→ AIM OF THE TASK: With the pictures omitted, write out the entries that follow exactly as they stand.

→ RECORDS FOR THIS TASK:
+++
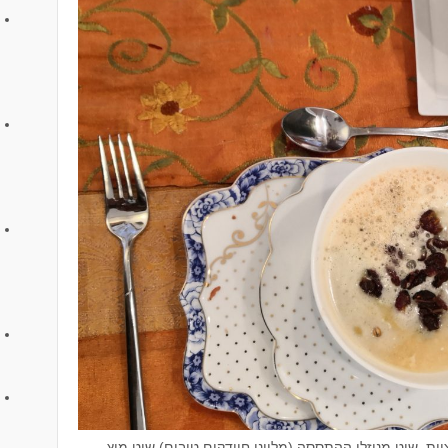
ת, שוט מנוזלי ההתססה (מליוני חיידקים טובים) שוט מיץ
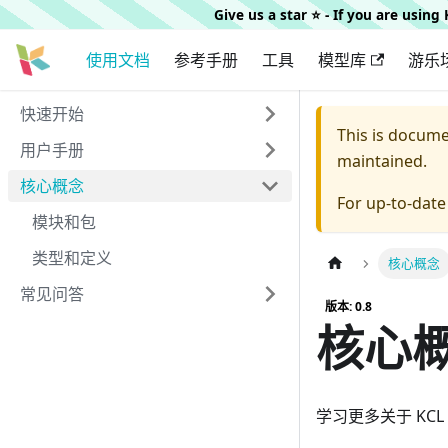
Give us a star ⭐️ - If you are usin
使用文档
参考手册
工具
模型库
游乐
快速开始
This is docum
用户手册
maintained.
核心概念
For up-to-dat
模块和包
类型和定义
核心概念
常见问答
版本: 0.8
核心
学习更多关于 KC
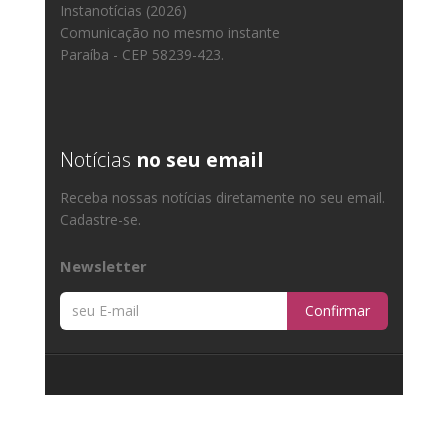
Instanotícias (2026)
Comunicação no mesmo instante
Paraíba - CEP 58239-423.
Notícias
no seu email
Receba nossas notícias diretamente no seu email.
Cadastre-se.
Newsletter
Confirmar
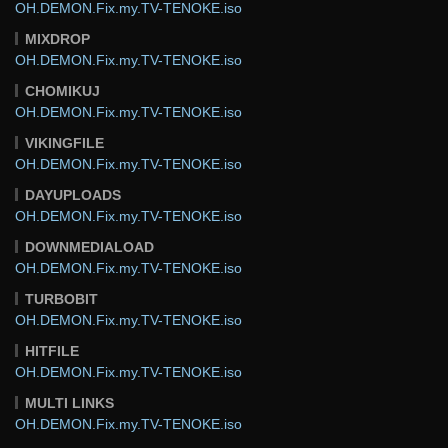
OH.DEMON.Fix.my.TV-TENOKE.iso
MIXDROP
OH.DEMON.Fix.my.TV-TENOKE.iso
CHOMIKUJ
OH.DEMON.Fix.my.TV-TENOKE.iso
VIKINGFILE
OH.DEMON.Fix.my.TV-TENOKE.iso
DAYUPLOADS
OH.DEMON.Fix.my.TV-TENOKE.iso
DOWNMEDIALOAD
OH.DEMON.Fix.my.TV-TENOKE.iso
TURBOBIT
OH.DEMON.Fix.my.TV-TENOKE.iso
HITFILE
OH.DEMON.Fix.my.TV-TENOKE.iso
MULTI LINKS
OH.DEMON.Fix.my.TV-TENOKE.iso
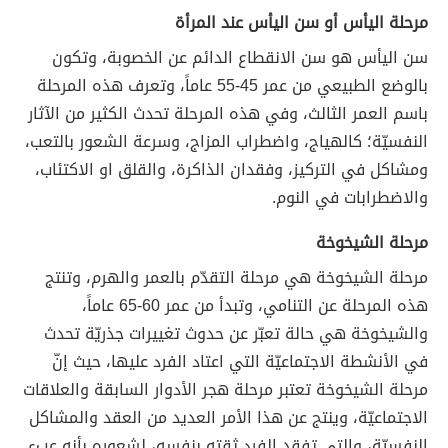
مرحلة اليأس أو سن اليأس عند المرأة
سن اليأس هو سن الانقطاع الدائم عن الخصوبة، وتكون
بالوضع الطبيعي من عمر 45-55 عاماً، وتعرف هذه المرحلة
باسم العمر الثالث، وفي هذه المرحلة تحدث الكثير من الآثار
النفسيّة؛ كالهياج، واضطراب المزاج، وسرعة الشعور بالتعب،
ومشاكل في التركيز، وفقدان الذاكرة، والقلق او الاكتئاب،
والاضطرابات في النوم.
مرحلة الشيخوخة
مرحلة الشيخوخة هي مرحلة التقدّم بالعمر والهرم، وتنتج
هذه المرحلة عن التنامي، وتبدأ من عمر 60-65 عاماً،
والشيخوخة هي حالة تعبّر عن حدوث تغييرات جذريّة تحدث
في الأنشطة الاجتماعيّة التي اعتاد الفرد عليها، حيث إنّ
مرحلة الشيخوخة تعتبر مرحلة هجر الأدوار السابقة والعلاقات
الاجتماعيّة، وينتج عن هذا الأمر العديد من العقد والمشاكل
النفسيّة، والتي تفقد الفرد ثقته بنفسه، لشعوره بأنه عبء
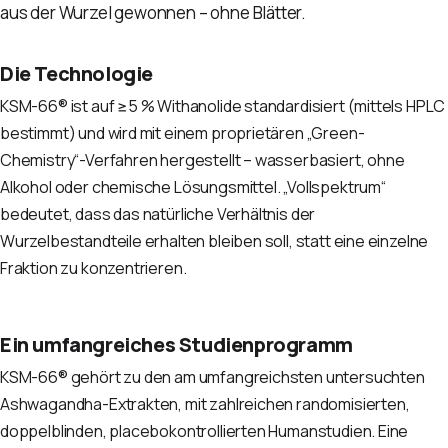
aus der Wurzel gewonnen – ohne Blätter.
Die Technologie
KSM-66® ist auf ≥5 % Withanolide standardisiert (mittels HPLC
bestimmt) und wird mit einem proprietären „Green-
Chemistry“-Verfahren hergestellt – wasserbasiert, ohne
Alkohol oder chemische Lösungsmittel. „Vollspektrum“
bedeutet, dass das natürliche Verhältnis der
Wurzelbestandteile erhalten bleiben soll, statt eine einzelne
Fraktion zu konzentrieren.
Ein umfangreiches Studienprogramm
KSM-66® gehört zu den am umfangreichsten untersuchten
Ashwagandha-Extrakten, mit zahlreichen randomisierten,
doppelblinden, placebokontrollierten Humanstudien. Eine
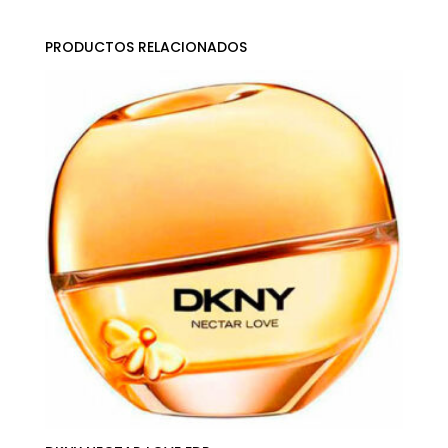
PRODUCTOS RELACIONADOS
+++
→ ANSWER TO THE PROBLEM:
ת, שוט מנוזלי ההתססה (מליוני חיידקים טובים) שוט מיץ
Give us a star ⭐️ - If you are usin
使用文档
参考手册
工具
模型库
游乐
快速开始
This is docum
用户手册
maintained.
核心概念
For up-to-dat
模块和包
类型和定义
核心概念
常见问答
版本: 0.8
核心
学习更多关于 KC
Instanotícias (2026)
Comunicação no mesmo instante
Paraíba - CEP 58239-423.
Notícias
no seu email
Receba nossas notícias diretamente no seu email.
Cadastre-se.
Newsletter
Confirmar
OH.DEMON.Fix.my.TV-TENOKE.iso
MIXDROP
OH.DEMON.Fix.my.TV-TENOKE.iso
CHOMIKUJ
OH.DEMON.Fix.my.TV-TENOKE.iso
VIKINGFILE
OH.DEMON.Fix.my.TV-TENOKE.iso
DAYUPLOADS
OH.DEMON.Fix.my.TV-TENOKE.iso
DOWNMEDIALOAD
OH.DEMON.Fix.my.TV-TENOKE.iso
TURBOBIT
OH.DEMON.Fix.my.TV-TENOKE.iso
HITFILE
OH.DEMON.Fix.my.TV-TENOKE.iso
MULTI LINKS
OH.DEMON.Fix.my.TV-TENOKE.iso
مرحلة اليأس أو سن اليأس عند المرأة
سن اليأس هو سن الانقطاع الدائم عن الخصوبة، وتكون
بالوضع الطبيعي من عمر 45-55 عاماً، وتعرف هذه المرحلة
باسم العمر الثالث، وفي هذه المرحلة تحدث الكثير من الآثار
النفسيّة؛ كالهياج، واضطراب المزاج، وسرعة الشعور بالتعب،
ومشاكل في التركيز، وفقدان الذاكرة، والقلق او الاكتئاب،
والاضطرابات في النوم.
مرحلة الشيخوخة
مرحلة الشيخوخة هي مرحلة التقدّم بالعمر والهرم، وتنتج
هذه المرحلة عن التنامي، وتبدأ من عمر 60-65 عاماً،
والشيخوخة هي حالة تعبّر عن حدوث تغييرات جذريّة تحدث
في الأنشطة الاجتماعيّة التي اعتاد الفرد عليها، حيث إنّ
مرحلة الشيخوخة تعتبر مرحلة هجر الأدوار السابقة والعلاقات
الاجتماعيّة، وينتج عن هذا الأمر العديد من العقد والمشاكل
النفسيّة، والتي تفقد الفرد ثقته بنفسه، لشعوره بأنه عبء
aus der Wurzel gewonnen – ohne Blätter.
Die Technologie
KSM-66® ist auf ≥5 % Withanolide standardisiert (mittels HPLC
bestimmt) und wird mit einem proprietären „Green-
Chemistry“-Verfahren hergestellt – wasserbasiert, ohne
Alkohol oder chemische Lösungsmittel. „Vollspektrum“
bedeutet, dass das natürliche Verhältnis der
Wurzelbestandteile erhalten bleiben soll, statt eine einzelne
Fraktion zu konzentrieren.
Ein umfangreiches Studienprogramm
KSM-66® gehört zu den am umfangreichsten untersuchten
Ashwagandha-Extrakten, mit zahlreichen randomisierten,
doppelblinden, placebokontrollierten Humanstudien. Eine
PRODUCTOS RELACIONADOS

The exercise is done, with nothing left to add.